With plans to target the corporate market, Swedish telecommunications operator Telia and Ericsson Inc. are testing a new dual-mode telephone that will allow users to seamlessly switch from private wireless networks to the public cellular network.
Telia and Ericsson said they are jointly testing a dual-mode handset that can operate on Digital European Cordless Telecommunications-based private systems as well as Global System for Mobile communications networks. Initially, the companies plan to deploy 5,000 models of the GSM/DECT digital wireless phone in Sweden starting next year, Ericsson said.

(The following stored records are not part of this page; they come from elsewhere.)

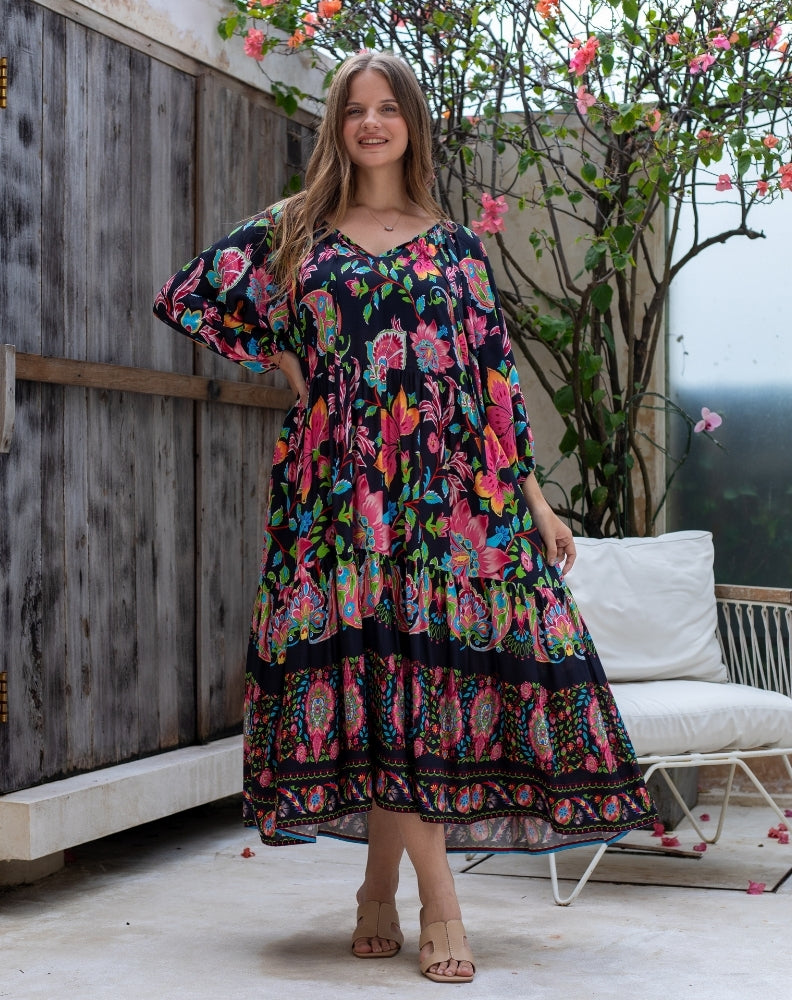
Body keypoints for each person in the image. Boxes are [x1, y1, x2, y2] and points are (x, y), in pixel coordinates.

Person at [154, 51, 656, 984]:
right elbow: (189, 295)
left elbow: (494, 384)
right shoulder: (296, 229)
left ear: (411, 124)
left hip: (453, 497)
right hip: (336, 494)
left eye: (388, 109)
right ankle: (440, 902)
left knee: (409, 677)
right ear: (337, 127)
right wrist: (280, 356)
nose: (372, 124)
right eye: (356, 111)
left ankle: (382, 888)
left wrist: (537, 501)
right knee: (380, 669)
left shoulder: (457, 246)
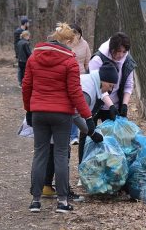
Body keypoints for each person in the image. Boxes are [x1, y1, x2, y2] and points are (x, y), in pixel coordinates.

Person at [22, 22, 97, 213]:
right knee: (61, 154)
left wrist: (29, 110)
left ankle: (36, 201)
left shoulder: (34, 57)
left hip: (39, 112)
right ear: (67, 40)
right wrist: (88, 117)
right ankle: (62, 201)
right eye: (72, 42)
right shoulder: (70, 61)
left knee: (40, 153)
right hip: (62, 114)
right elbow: (75, 92)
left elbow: (27, 86)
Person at [45, 61, 118, 190]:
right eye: (111, 86)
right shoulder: (88, 90)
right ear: (105, 81)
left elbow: (102, 91)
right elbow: (75, 114)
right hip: (58, 116)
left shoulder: (93, 80)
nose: (111, 90)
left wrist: (111, 105)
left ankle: (46, 186)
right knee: (62, 153)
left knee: (52, 149)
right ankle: (64, 192)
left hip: (50, 110)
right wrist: (91, 132)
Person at [89, 32, 137, 123]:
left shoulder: (127, 60)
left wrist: (124, 105)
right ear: (112, 49)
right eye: (118, 51)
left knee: (113, 135)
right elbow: (97, 86)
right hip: (94, 104)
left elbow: (128, 85)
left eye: (124, 52)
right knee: (90, 134)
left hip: (115, 104)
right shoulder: (98, 59)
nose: (121, 55)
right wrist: (110, 105)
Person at [68, 24, 92, 145]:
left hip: (82, 77)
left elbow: (88, 62)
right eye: (73, 33)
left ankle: (74, 135)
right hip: (68, 77)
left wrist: (89, 76)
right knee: (70, 106)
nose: (75, 36)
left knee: (76, 107)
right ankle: (70, 133)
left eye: (77, 33)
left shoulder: (85, 44)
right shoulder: (67, 43)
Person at [14, 17, 29, 87]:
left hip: (25, 53)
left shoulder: (26, 30)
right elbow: (16, 44)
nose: (29, 24)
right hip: (20, 54)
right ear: (25, 23)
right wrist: (17, 54)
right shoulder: (17, 31)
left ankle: (24, 82)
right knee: (21, 69)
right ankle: (20, 82)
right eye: (28, 22)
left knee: (24, 68)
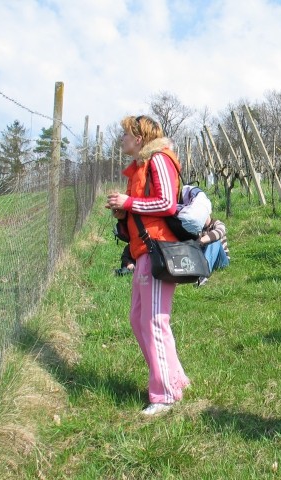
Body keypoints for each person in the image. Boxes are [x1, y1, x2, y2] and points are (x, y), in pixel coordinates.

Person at [106, 115, 190, 416]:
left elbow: (166, 203)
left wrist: (128, 203)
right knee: (139, 318)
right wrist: (122, 213)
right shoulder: (140, 166)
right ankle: (174, 378)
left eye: (126, 134)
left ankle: (165, 394)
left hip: (158, 250)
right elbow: (145, 206)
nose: (123, 139)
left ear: (140, 138)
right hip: (144, 250)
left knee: (154, 321)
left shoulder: (158, 160)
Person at [195, 216, 230, 287]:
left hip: (220, 261)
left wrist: (200, 241)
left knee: (214, 240)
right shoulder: (196, 228)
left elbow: (219, 232)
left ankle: (203, 274)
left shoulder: (218, 224)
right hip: (201, 259)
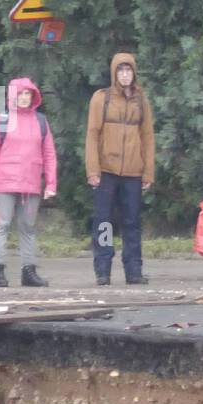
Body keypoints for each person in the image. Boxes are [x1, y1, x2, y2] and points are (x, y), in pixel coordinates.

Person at [0, 77, 57, 288]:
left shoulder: (41, 121)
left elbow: (49, 154)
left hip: (31, 185)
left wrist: (51, 184)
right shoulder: (2, 120)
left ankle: (28, 273)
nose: (24, 98)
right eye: (20, 94)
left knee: (28, 228)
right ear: (12, 96)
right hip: (4, 184)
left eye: (28, 94)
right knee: (2, 226)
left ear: (33, 97)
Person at [86, 52, 155, 286]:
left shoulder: (141, 100)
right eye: (120, 71)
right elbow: (92, 135)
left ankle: (134, 270)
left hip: (133, 172)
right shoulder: (101, 98)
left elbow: (147, 137)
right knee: (104, 221)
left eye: (128, 71)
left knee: (132, 222)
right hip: (106, 169)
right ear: (114, 73)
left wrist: (148, 171)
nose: (125, 75)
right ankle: (103, 269)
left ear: (134, 73)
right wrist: (93, 169)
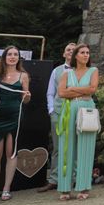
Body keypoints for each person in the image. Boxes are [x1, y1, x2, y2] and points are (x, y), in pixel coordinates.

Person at [0, 46, 31, 203]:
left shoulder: (23, 75)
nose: (12, 57)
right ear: (4, 57)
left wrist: (27, 96)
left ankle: (6, 189)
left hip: (14, 117)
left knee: (11, 153)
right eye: (10, 54)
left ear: (18, 58)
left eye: (15, 55)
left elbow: (26, 100)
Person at [56, 43, 99, 200]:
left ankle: (83, 187)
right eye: (82, 52)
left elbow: (92, 89)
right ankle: (65, 188)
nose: (86, 55)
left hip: (87, 110)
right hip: (69, 111)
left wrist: (72, 90)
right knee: (66, 147)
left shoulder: (93, 71)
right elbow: (61, 92)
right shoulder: (66, 74)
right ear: (75, 56)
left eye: (87, 52)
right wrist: (82, 90)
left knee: (86, 148)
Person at [38, 42, 75, 192]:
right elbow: (50, 93)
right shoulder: (57, 71)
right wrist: (51, 111)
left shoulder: (83, 71)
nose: (71, 52)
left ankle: (72, 179)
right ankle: (54, 179)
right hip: (58, 114)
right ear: (64, 54)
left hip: (76, 113)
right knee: (58, 147)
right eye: (68, 50)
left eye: (74, 50)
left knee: (74, 146)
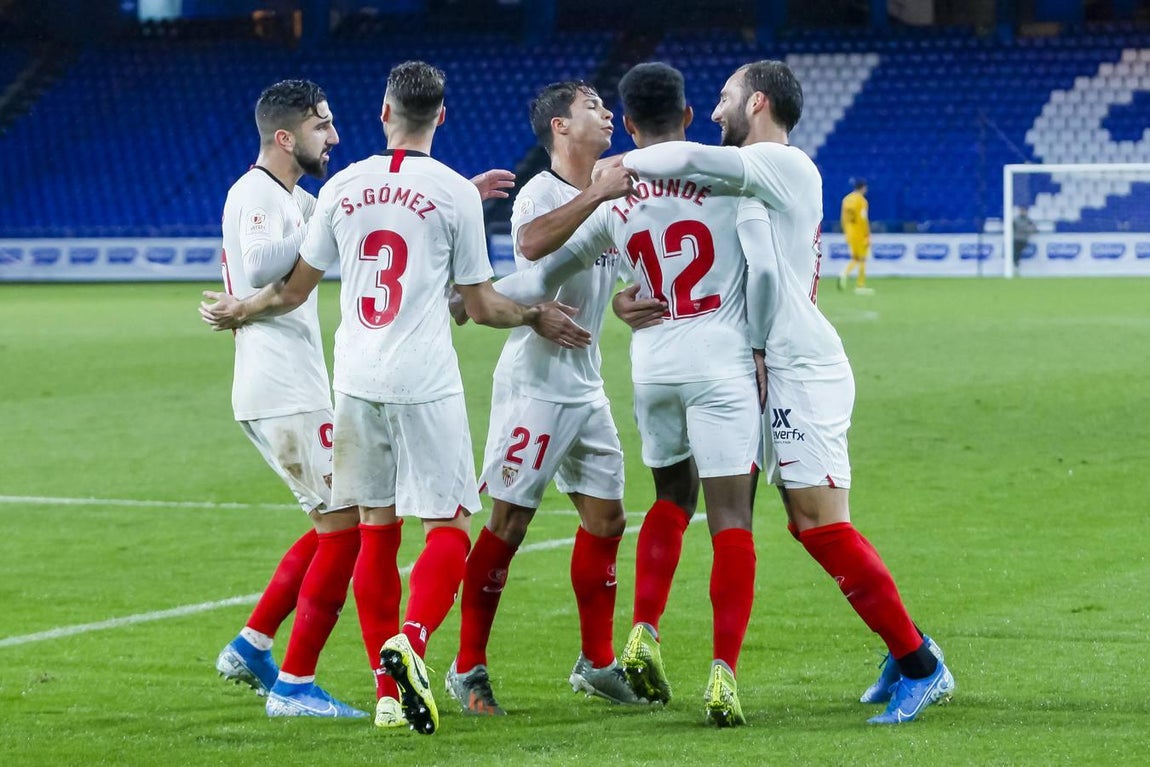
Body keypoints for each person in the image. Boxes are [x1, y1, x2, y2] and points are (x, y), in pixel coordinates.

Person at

Used throughout Europe, DECT is an in-building communications system based on Time Division Multiple Access technology. Each company’s DECT system is a private network accessed through cordless office phones. GSM systems also are based on TDMA technology.
Dual-mode GSM/DECT phones will first try connecting with the user’s DECT network. If the user is beyond the range of DECT service, the phone will automatically connect to the public GSM network.
In Sweden, constant mobility is in great demand, according to Vladimir Durowich, Telia’s product manager for corporate mobility. DECT use is growing rapidly and Sweden’s cellular penetration is high, the companies said.
Mid- to large-sized businesses comprise the bulk of DECT customers. About half of the phone extensions within these companies are cordless, Durowich said. About 10 large companies throughout Sweden have expressed strong interest in the GSM/DECT innovation, Durowich noted. Plans call for the phones to be delivered over a 12-month period, beginning first quarter 1996.
User cost for the dual-mode phones has not been determined, but Durowich estimated the price would fall into the $600-$700 range, at the current exchange rate. The service will most likely cost between 20 percent and 25 percent more than stand-alone GSM cellular service, Durowich added.
After activating service in the corporate market, Telia will target other user types as well, Durowich said.
Telia has operated as a private company since the early 1980s when cellular telephony was introduced in Sweden. However, the Swedish government still owns 100 percent stock in Telia. Telia also is part of the Unisource alliance with other European countries and has formed a wireless telecommunications venture with AT&T Corp., called Uniworld, to serve corporate customers with global communications needs.